Python
This year I hope to improve my skills at the python programming language. While no means a novice at python as I’ve written several plug-ins for QGIS that I use for my generation of maps, the truth is that PHP is still my go to language for when I have to write stuff for command line processing and not just the web. PHP-cli has a lot of built-in functions but anybody will tell you that python is a vastly superior scripting language, even if it does require a lot more additional classes than PHP-cli has built in.
Python code is clear and relatively simple. It uses most of the standard ways of doing things as an object oriented language, so most concepts using python aren’t unfamiliar.
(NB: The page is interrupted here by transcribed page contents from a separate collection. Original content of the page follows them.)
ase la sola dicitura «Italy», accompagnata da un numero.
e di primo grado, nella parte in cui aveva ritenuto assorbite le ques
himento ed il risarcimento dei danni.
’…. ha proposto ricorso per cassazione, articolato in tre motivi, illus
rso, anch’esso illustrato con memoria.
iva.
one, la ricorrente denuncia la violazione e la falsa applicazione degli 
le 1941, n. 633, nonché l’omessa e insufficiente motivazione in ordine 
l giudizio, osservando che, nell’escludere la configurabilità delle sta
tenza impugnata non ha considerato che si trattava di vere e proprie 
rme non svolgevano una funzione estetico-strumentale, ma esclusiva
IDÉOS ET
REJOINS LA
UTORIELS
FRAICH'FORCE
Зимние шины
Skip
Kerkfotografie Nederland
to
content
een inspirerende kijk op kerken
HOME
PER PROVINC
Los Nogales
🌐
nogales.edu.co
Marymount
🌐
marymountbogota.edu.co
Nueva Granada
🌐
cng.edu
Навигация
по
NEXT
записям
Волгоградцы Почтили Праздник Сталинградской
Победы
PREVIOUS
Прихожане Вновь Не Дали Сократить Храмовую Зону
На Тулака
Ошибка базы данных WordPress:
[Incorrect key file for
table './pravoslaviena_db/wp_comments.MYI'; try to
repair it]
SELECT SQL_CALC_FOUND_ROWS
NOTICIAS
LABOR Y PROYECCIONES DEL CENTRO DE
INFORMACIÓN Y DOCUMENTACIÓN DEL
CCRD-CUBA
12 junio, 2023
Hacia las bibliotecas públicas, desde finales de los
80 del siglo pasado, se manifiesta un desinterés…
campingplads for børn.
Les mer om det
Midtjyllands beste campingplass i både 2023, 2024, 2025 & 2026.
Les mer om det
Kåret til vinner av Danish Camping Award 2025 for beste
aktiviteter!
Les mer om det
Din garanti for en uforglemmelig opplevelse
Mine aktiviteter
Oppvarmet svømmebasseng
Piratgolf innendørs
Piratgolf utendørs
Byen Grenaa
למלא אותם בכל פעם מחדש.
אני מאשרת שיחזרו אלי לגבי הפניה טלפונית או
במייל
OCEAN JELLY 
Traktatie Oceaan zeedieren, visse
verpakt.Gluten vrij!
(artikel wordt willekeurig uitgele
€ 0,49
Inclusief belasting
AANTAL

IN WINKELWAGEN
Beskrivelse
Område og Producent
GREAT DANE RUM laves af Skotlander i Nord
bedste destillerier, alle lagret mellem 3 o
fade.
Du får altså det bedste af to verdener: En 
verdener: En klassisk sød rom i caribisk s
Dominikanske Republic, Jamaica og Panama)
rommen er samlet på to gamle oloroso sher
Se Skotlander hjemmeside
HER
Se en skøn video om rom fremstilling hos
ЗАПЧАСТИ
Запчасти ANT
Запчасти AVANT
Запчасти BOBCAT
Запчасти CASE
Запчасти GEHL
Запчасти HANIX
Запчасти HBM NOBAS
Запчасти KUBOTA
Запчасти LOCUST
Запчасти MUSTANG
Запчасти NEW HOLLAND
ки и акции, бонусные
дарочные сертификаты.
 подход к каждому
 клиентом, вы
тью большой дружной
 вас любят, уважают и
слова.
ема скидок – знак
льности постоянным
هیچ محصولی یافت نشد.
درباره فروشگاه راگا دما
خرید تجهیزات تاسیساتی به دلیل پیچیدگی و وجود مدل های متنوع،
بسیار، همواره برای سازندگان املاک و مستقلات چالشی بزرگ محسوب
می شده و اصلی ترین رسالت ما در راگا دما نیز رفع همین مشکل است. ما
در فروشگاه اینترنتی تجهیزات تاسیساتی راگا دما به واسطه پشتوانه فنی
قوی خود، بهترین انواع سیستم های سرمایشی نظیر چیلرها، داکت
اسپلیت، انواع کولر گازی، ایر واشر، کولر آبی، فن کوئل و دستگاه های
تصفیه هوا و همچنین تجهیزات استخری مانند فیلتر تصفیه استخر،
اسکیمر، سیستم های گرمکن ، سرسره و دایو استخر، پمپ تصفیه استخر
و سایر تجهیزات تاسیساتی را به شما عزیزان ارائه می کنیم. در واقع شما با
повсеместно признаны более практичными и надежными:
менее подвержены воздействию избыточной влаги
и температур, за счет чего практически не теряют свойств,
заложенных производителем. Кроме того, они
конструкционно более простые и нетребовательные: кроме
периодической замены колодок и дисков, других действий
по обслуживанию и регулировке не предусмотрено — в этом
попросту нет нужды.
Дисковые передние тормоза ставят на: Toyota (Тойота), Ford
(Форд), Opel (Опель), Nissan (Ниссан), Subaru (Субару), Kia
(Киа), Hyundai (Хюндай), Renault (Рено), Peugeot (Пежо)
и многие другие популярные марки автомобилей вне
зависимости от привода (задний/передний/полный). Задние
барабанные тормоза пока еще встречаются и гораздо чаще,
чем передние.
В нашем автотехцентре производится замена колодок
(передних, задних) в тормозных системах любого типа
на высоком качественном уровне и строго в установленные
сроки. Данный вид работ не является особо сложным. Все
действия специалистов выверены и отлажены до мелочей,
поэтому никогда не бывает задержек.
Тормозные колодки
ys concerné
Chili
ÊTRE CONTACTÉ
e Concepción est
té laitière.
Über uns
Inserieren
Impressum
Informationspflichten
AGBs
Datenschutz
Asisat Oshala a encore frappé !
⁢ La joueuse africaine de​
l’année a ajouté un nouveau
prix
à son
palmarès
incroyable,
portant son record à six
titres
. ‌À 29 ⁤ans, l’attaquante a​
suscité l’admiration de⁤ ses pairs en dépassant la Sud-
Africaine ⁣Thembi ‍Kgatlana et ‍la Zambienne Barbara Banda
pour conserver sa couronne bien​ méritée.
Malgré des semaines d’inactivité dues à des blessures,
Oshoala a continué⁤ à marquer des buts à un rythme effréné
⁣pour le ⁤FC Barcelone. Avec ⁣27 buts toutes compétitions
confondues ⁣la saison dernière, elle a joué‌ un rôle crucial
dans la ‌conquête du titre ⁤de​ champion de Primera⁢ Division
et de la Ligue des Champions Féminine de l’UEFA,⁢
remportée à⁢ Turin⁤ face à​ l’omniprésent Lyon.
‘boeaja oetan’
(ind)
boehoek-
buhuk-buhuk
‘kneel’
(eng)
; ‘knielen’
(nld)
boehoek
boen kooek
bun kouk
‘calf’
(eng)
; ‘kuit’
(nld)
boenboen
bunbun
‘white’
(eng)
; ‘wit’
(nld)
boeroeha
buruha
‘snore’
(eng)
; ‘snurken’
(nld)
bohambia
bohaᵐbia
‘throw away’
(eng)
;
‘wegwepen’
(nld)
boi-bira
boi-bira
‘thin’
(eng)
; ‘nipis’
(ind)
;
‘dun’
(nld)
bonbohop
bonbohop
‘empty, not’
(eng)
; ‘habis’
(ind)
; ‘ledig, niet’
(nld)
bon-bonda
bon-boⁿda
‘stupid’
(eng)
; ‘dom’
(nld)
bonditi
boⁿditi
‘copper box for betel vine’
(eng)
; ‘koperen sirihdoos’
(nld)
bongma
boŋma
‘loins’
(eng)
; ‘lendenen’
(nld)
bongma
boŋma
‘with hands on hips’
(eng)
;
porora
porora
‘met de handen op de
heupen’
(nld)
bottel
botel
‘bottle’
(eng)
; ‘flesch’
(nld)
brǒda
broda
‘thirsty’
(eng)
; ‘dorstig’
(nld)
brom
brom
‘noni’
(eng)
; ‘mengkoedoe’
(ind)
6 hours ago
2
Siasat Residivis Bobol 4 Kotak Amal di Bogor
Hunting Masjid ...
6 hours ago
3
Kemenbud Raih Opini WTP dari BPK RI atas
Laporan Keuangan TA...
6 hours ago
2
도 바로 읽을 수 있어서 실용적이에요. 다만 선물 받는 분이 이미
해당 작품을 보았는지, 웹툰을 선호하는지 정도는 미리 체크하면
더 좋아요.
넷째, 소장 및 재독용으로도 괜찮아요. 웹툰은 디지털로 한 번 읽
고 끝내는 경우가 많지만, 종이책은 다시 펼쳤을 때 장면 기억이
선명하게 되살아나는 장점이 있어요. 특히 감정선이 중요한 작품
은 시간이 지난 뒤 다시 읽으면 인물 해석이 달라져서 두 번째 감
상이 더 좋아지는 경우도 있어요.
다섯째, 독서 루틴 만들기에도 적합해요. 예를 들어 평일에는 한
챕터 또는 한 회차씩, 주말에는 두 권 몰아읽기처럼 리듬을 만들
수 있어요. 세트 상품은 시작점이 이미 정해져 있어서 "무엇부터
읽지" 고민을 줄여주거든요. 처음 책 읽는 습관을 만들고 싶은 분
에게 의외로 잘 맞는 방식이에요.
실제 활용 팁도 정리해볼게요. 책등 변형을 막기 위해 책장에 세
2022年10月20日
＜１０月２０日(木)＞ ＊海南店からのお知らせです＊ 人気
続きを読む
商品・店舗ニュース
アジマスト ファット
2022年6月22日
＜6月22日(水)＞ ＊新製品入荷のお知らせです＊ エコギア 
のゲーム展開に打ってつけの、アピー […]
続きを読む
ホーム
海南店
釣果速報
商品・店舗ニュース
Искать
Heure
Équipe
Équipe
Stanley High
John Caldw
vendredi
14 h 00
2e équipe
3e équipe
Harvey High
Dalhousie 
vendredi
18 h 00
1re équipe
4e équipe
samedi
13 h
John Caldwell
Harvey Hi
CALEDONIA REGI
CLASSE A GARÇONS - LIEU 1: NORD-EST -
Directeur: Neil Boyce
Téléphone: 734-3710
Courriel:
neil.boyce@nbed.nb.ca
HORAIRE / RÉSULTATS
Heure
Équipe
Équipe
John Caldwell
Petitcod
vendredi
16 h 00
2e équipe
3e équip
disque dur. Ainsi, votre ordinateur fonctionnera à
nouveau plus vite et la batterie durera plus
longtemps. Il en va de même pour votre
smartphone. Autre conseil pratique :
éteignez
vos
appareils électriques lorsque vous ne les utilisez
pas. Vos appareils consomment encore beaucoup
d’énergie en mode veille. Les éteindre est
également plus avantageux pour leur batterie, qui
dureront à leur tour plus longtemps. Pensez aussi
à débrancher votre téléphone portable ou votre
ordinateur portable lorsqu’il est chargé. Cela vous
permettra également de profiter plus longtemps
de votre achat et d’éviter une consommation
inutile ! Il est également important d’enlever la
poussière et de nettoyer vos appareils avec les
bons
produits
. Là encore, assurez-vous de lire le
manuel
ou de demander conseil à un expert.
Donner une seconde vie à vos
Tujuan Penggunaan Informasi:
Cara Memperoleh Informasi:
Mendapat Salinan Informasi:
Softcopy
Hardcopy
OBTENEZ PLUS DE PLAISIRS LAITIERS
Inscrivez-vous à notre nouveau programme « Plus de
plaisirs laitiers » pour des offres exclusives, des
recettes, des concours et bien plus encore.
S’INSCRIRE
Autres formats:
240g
I’m not sure what to say about indent based control structures over brackets, as a misplaced space can mess things up, but so be it. It’s a lot less convoluted than perl, which for the first decade of the century was my go to language. The virtual disappearance of perl in favor of python probably was a major step forward for us programmers.
While there is nothing wrong with using PHP for command line processing, using python just seems like a better tool and is more future compatible and easier to bind to QGIS and many Linux desktop apps. DBF format, essential for using and manipulating shapefiles seems to have stronger, more up to date libraries in python than PHP, the later seems to be moving away from this very old format only kept alive by shapefiles. Although with GeoPackage becoming the future, Sqlite seems to be more important and I don’t even know if php has a library for that.
I’ve been reading about Micropython for microcontroller coding and while on paper it seems like a really elegant solution with easily read code and none of those things that make C# a somewhat nasty language to work with, it has limited hardware support compared to the many Arduino C# libraries that support a wide variety of sensors and components. It’s cool that you can change the code in real-time with Micropython but that comes at the cost of memory, which often is very limited on microcontrollers.
I feel like resolving to use more python in my desktop projects this year will make me a better programmer in that language and more future compatible. Python isn’t the go to for everything but it has a lot of benefits over the perl and PHP especially on the command line.